I am only familiar with SQL string constructs within the Access VBA environment, but there have been instances where we wanted to ensure a specific date format - this is the string we used:

strSql = strSql & " WHERE OrderDate = #" & Format(OrderDate, "DD MMM YYYY") & "# "

Hope this helps!

[Allan Murphy]

I am not familar with .NET or SQl but I can offer a solution that works in Access using VBA.

Access has a function called MID that is used to return a Variant (String) containing a specified number of characters from a string.
Mid(string, start[, length])
string is the string from which the characters are to be returned, start is the starting position in the string and length is how many charcters to be returned.

Dataset records:
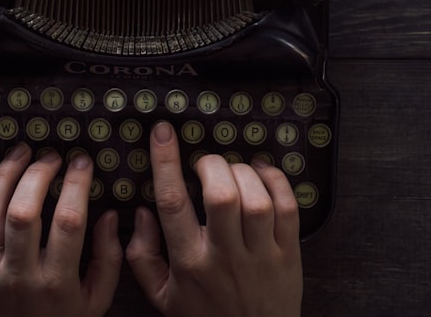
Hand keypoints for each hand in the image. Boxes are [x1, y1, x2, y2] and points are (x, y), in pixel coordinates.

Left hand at [0, 144, 123, 316]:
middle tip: (51, 155)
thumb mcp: (96, 301)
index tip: (83, 162)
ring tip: (21, 152)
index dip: (76, 184)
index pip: (68, 222)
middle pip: (24, 213)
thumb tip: (110, 216)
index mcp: (57, 283)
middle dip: (38, 174)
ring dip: (5, 175)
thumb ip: (108, 259)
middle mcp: (21, 275)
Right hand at [126, 122, 302, 316]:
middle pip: (221, 195)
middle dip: (211, 164)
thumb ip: (141, 256)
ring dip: (242, 172)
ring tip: (232, 170)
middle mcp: (225, 256)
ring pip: (256, 199)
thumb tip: (141, 214)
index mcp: (189, 263)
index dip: (166, 162)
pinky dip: (276, 181)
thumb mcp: (161, 297)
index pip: (173, 203)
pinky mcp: (288, 255)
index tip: (163, 134)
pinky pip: (288, 208)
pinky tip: (261, 174)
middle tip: (204, 162)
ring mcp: (260, 256)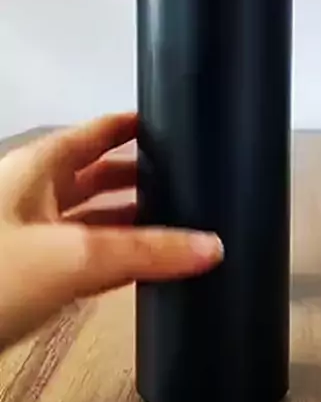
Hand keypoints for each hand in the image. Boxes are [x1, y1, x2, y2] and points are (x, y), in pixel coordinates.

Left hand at [0, 112, 222, 349]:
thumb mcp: (74, 256)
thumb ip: (146, 251)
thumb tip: (210, 246)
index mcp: (40, 168)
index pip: (98, 131)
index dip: (135, 124)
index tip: (175, 123)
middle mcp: (33, 196)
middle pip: (96, 175)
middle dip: (140, 176)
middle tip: (188, 179)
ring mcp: (29, 238)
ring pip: (90, 219)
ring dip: (130, 221)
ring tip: (178, 223)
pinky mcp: (28, 279)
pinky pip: (82, 258)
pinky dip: (114, 258)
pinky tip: (141, 269)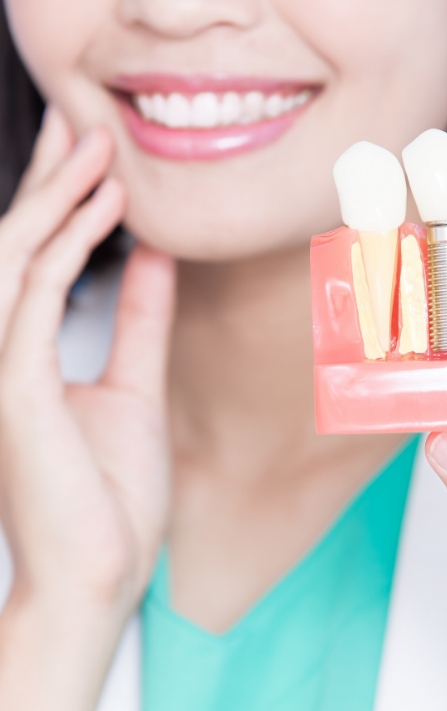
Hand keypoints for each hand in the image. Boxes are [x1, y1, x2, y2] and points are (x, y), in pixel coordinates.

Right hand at [0, 106, 174, 710]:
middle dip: (47, 180)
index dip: (57, 203)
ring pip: (18, 257)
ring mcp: (0, 368)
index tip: (89, 158)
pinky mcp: (13, 385)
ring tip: (98, 148)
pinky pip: (37, 296)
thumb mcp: (135, 386)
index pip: (34, 261)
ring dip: (57, 197)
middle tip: (81, 124)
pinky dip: (70, 245)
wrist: (102, 571)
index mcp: (23, 356)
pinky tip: (106, 209)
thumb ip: (138, 319)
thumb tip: (153, 257)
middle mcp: (0, 354)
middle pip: (16, 245)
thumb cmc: (111, 493)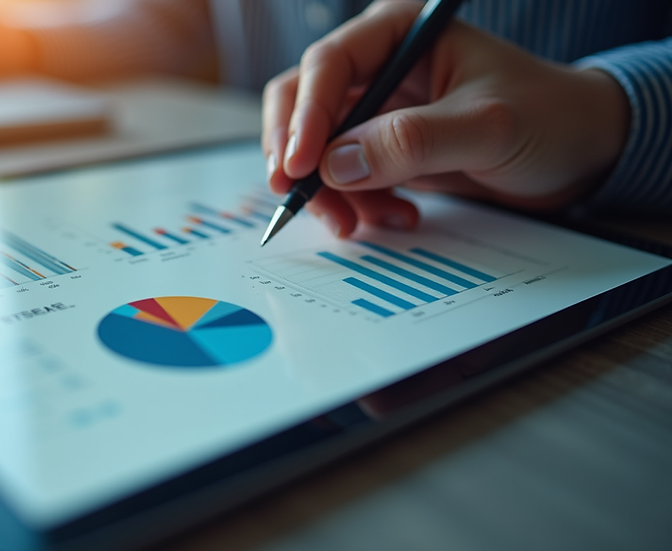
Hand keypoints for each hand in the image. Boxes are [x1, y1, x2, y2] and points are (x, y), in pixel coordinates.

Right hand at [262, 0, 629, 237]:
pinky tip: (393, 217)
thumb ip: (413, 140)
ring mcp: (377, 110)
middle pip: (303, 104)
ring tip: (359, 224)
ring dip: (326, 191)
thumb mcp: (486, 126)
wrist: (578, 154)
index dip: (304, 114)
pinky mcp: (383, 150)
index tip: (300, 165)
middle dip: (298, 155)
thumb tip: (338, 163)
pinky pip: (343, 178)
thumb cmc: (548, 118)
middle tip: (295, 197)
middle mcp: (379, 66)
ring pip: (316, 147)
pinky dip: (354, 204)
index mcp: (400, 32)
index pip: (329, 65)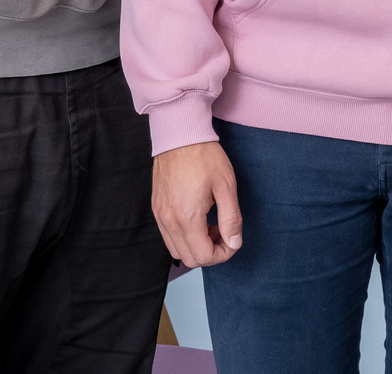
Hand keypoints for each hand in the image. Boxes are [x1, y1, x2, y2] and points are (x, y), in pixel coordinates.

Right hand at [153, 141, 243, 266]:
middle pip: (189, 258)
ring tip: (212, 224)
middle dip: (211, 253)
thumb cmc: (204, 156)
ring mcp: (160, 215)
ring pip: (177, 250)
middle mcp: (169, 221)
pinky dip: (185, 236)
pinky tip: (198, 218)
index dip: (223, 254)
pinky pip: (169, 236)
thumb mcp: (226, 186)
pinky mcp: (157, 208)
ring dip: (197, 246)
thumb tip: (234, 243)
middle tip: (224, 232)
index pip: (203, 257)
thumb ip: (231, 219)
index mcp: (187, 217)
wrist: (179, 134)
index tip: (233, 239)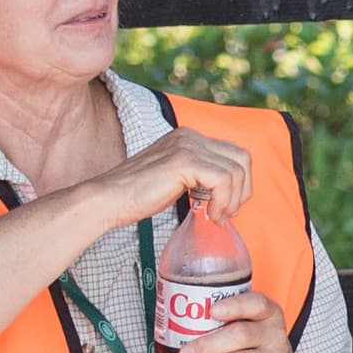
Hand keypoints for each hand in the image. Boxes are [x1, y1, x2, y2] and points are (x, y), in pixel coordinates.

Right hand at [86, 128, 252, 229]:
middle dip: (242, 190)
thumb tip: (228, 191)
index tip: (227, 206)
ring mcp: (187, 145)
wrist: (109, 199)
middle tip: (227, 213)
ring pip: (236, 171)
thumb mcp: (175, 178)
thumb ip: (198, 175)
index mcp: (188, 138)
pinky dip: (223, 201)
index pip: (234, 154)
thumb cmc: (138, 196)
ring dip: (233, 199)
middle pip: (242, 159)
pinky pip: (223, 180)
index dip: (240, 183)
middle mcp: (190, 136)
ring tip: (217, 216)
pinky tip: (212, 214)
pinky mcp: (183, 161)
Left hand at [172, 290, 310, 352]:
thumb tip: (180, 325)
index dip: (234, 306)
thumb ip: (227, 324)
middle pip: (241, 335)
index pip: (257, 304)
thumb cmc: (257, 351)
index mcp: (269, 315)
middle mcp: (275, 335)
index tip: (211, 311)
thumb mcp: (252, 331)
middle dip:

◆ WORK TASK 1
Answer these questions about the Access VBA thread:
(a) Which format string is passed to Format in the WHERE clause example?
(b) Which character is placed on each side of the formatted date in that SQL string?
(c) What does the Mid function return, according to the thread?
◆ WORK TASK 2
Resume the Access VBA thread after its final sentence and continue it in the same style.

◆ EXPECTED OUTPUT 1
(a) "DD MMM YYYY"
(b) The # character.
(c) A Variant (String) containing a specified number of characters from a string.

◆ EXPECTED OUTPUT 2
In the coding below using
date_input as 2007-01-31 8:33:19.000
date_out becomes 31/01/2007

function date_out( date_input) as date
Dim date_input As String
Dim date_out As Date
Dim year_out As String
Dim month_out As String
Dim day_out As String

' extract the year
year_out = Mid(date_input, 1, 4)

' extract the month
month_out = Mid(date_input, 6, 2)

' extract the day
day_out = Mid(date_input, 9, 2)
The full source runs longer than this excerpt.